Im Gegensatz zu Gerd Müller, dessen Tore sich zählen lassen und dessen spezifische Qualitäten vor dem Tor – die überraschenden und extrem kurzen Wendungen vor dem Abschluss – sich in vielen Filmausschnitten nachvollziehen lassen, ist es im Fall Beckenbauer kaum möglich, die Effektivität seines Spiels objektiv nachzuweisen. Hat er besonders viele Tore verhindert? Das kann man heute nicht mehr beurteilen, denn damals existierten noch keine Datenbanken wie heute, in denen jeder Spielerfurz dokumentiert wird. Hat er besonders viele Tore bei seinen Vorstößen als Libero vorbereitet? Laut transfermarkt.de waren es in 14 Jahren und 424 Bundesligaspielen 69 Vorlagen und 44 Tore. Um das einzuordnen: Ein als eher durchschnittlich wahrgenommener defensiver Mittelfeldspieler wie Hacki Wimmer, der bei Gladbach Günter Netzer abschirmte, brachte es in 366 Spielen auf 41 Vorlagen und 51 Tore. Das heißt: Beide waren in der Offensive etwa gleich effektiv, und brachten es im Schnitt in jedem vierten Spiel auf ein Tor oder eine Torvorlage. Man kann gegen diesen Vergleich einwenden, dass Wimmer über die gesamte Spieldauer näher am gegnerischen Tor operierte als Beckenbauer, aber die Daten haben doch eine gewisse Aussagekraft hinsichtlich der Effektivität des Liberos.

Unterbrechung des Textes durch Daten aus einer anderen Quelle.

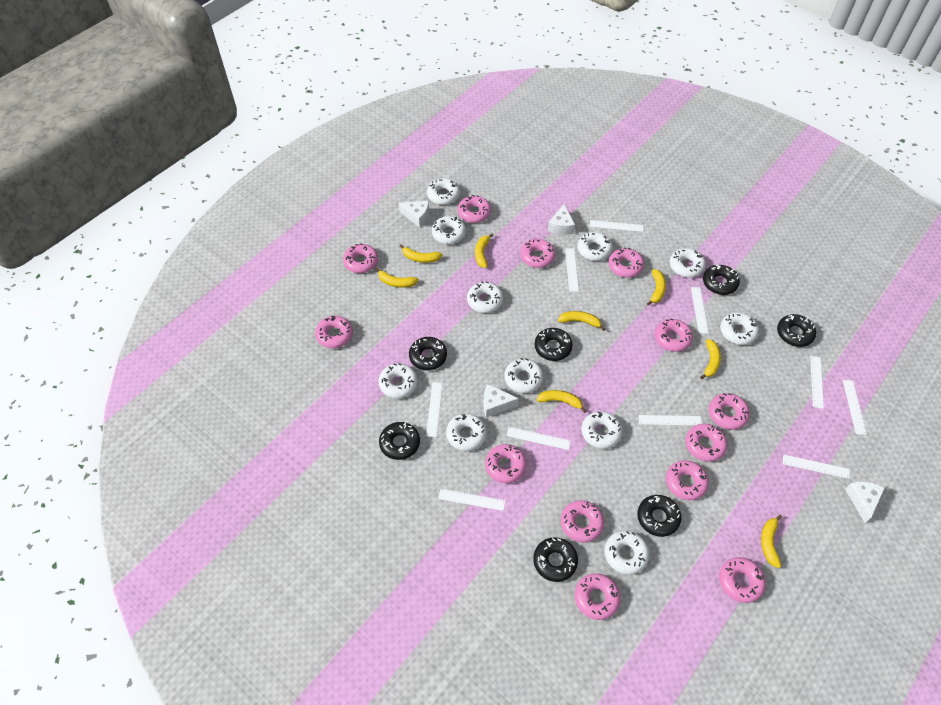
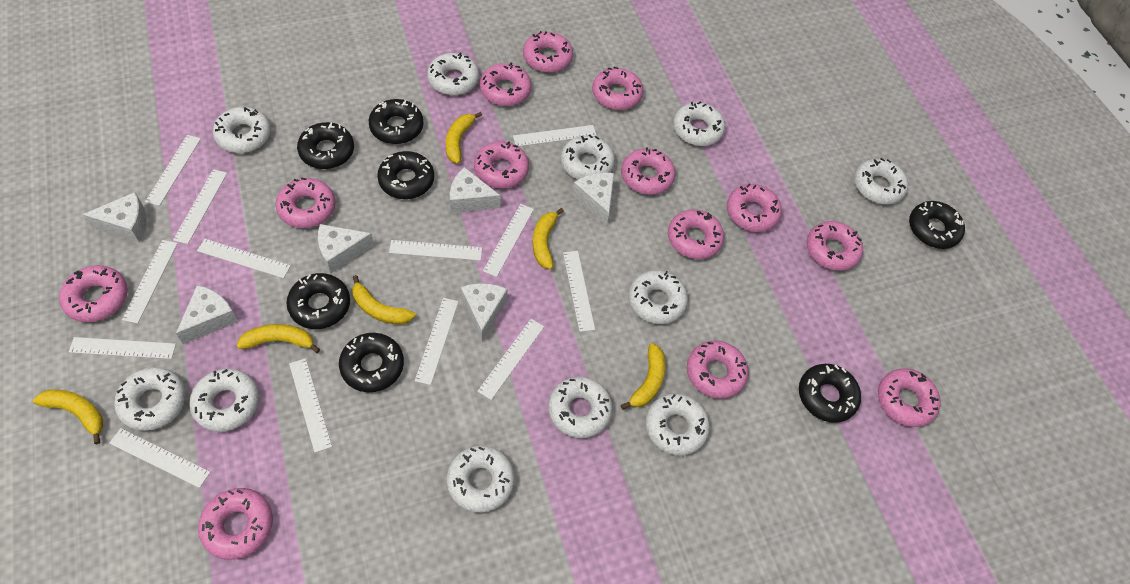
white cheese: [399,201,429,228] [483,384,519,417] [548,204,575,235] [845,481,885,523] = 4 -> [82,192,147,242] [176,285,238,344] [318,224,374,273] [450,167,501,213] [461,283,508,341] [572,173,614,225] = 6
white ruler: [426,382,443,437] [438,489,505,511] [507,427,571,450] [565,248,579,292] [590,220,643,232] [638,415,702,426] [691,287,709,334] [783,454,850,479] [810,356,824,409] [843,380,867,435] = 10 -> [69,337,176,359] [109,428,210,488] [122,240,178,324] [145,135,201,206] [173,169,227,244] [197,239,291,278] [289,358,332,453] [389,240,482,261] [415,298,459,385] [477,319,544,400] [483,204,534,277] [513,125,597,146] [563,251,595,332] = 13
yellow banana: [376,267,419,288] [400,244,443,263] [475,233,493,268] [536,390,586,413] [558,311,605,331] [647,269,666,305] [700,339,721,379] [761,515,782,568] = 8 -> [33,390,103,444] [237,324,320,353] [352,275,415,325] [446,112,482,164] [533,208,564,269] [621,343,666,410] = 6

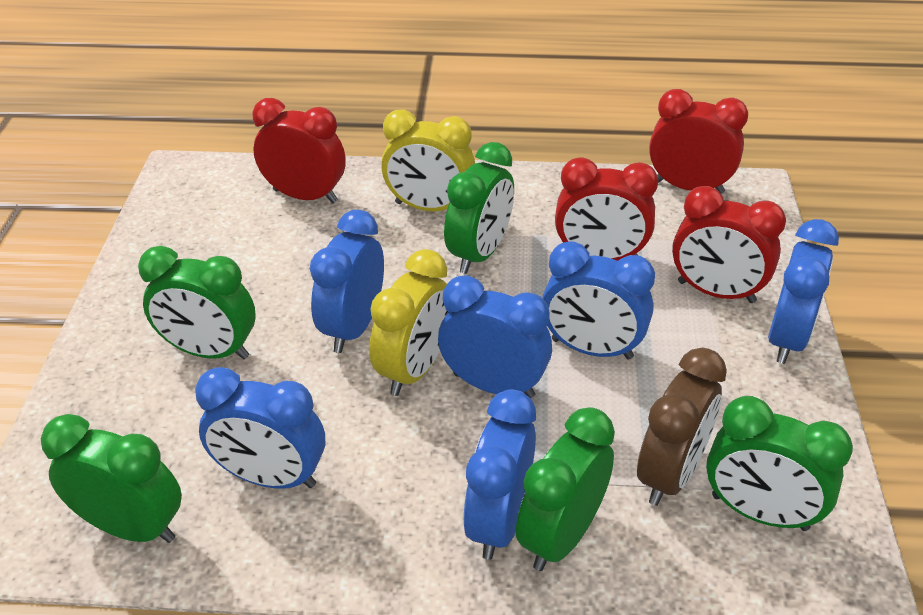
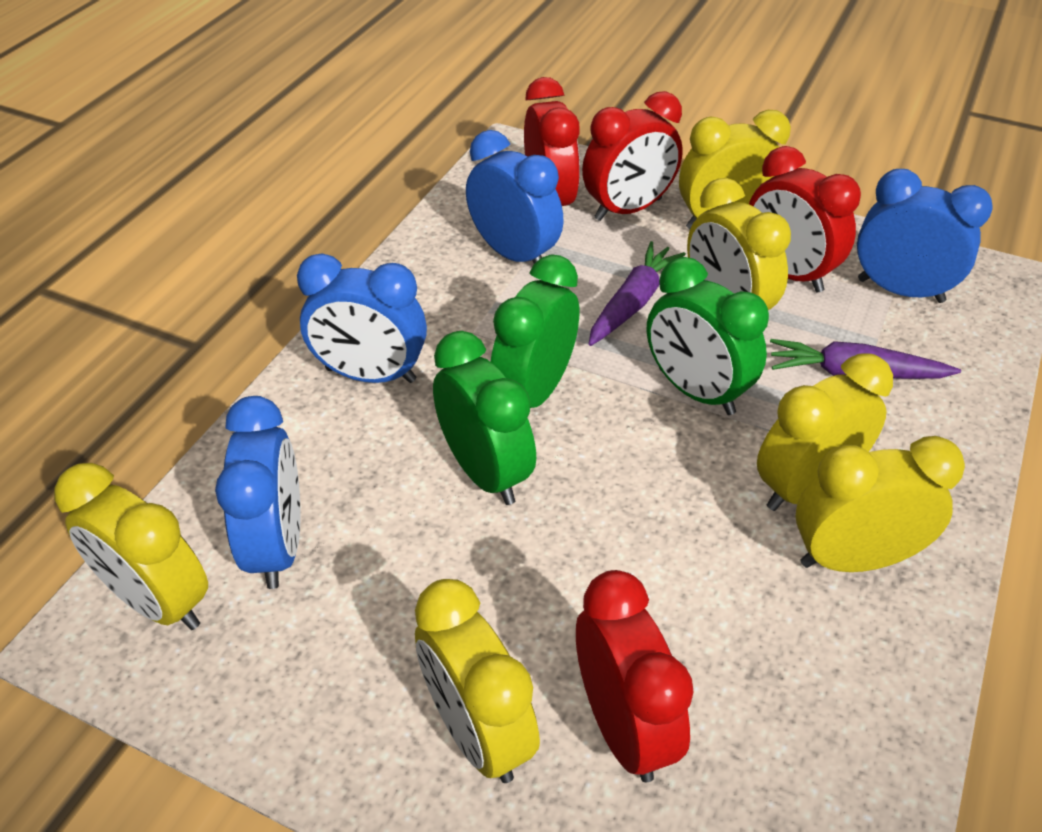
blue clock: [195,367,325,489] [310,210,384,353] [438,275,552,398] [463,389,536,560] [542,241,655,360] [768,219,839,364] = 6 -> [215,396,300,589] [297,253,427,383] [466,130,564,264] [857,169,993,303] = 4
brown clock: [637,348,727,506] = 1 -> none = 0
green clock: [41,414,182,543] [138,246,255,359] [444,142,514,274] [516,407,615,571] [706,396,853,531] = 5 -> [433,331,536,505] [491,255,579,408] [647,257,769,415] = 3
purple carrot: none = 0 -> [589,241,686,346] [770,339,961,379] = 2
yellow clock: [369,249,448,396] [381,109,475,212] = 2 -> [54,463,208,630] [415,579,540,783] [679,110,791,229] [687,178,791,310] [757,353,893,511] [795,436,965,572] = 6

Hat sich Beckenbauer in besonderer Weise als Spielgestalter hervorgetan? „Einer denkt, die anderen rennen“, lautete nach Günter Netzer die Definition des klassischen Spielmachers, der die Bälle an die anderen verteilt. Hierzu ist grundsätzlich zu fragen, ob der so genannte Regisseur einer Mannschaft überhaupt früher denkt als der Mitspieler, den er „einsetzt“. Reagiert er nicht vielmehr auf den Mann, der die Spielsituation mitgedacht hat und sich dann entsprechend freiläuft? Ein Beispiel: Im Finale von 1974 lief sich Bonhof zuerst auf dem rechten Flügel frei – dann kam der Pass von Grabowski. Wenn sich auf das Armerudern des Spielmacher-Liberos Beckenbauer hin jemand in Bewegung setzte, dann konnten daraus in der Regel keine gefährlichen Situationen entstehen, da das Kommende für den Gegner ganz offensichtlich war. Wenn es hingegen gefährlich wurde, dann musste der Angespielte immer mindestens genauso viel Regieanteil daran haben wie der Passgeber.